If you haven't guessed from Jeff's fair appearance and robust nose, he is of German descent. His maternal great-grandfather was one of several brothers who emigrated from north Germany to Texas in the late 1800's. He married a German/Swedish woman, and Jeff's grandmother spoke a little German as a child and remembered some German songs. Most of this came to our attention several years ago after his grandmother died and we found a letter she had written to her father's brother's daughter (her Cousin Sophie) back in Germany in the 70's. Sophie had died by that time, but her 18 year old granddaughter had written back and provided a few family details such as names and ages of the current generation. Given this, Jeff utilized the Internet and located the granddaughter and her brothers (his third cousins). There was a little email correspondence and the exchange of a few old pictures to confirm the shared ancestors. Nothing much more happened, but it was nice to find a connection in the Old Country.
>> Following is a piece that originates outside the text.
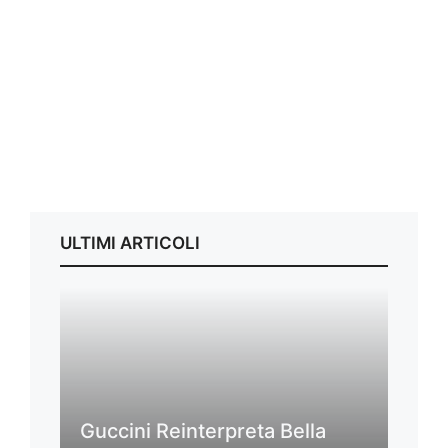
ULTIMI ARTICOLI
Guccini Reinterpreta Bella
Fast forward a few years. Jeff decided that since we are in Germany, he would get in touch with his distant relations over here. Amazingly, the three cousins and their father live only a few miles from several of our church friends who had been inviting us to visit them in their home! So we arranged to stay overnight with our generous hosts Saturday evening, and Sunday morning we met the German branch of Jeff's family tree. We were able to see two of their homes and meet all three third cousins, their father, and several of the spouses and children. We spent a lovely morning and afternoon before taking the train a few hours back to Berlin.
One interesting note: we asked about visiting the grave sites and cemeteries where some of the ancestors might be buried. We were informed that in Germany, one doesn't own the burial plot, one basically “rents” it. Once the family or descendants stop paying, the marker is often removed and the site can be used by someone else. Now, they weren't quite sure what was done with the casket or the actual remains, but essentially, unless there is an interested party that preserves the ancestor's final resting place, it is very unlikely that you can locate the actual grave site. The village church may have records, but don't expect to get a rubbing of the headstone!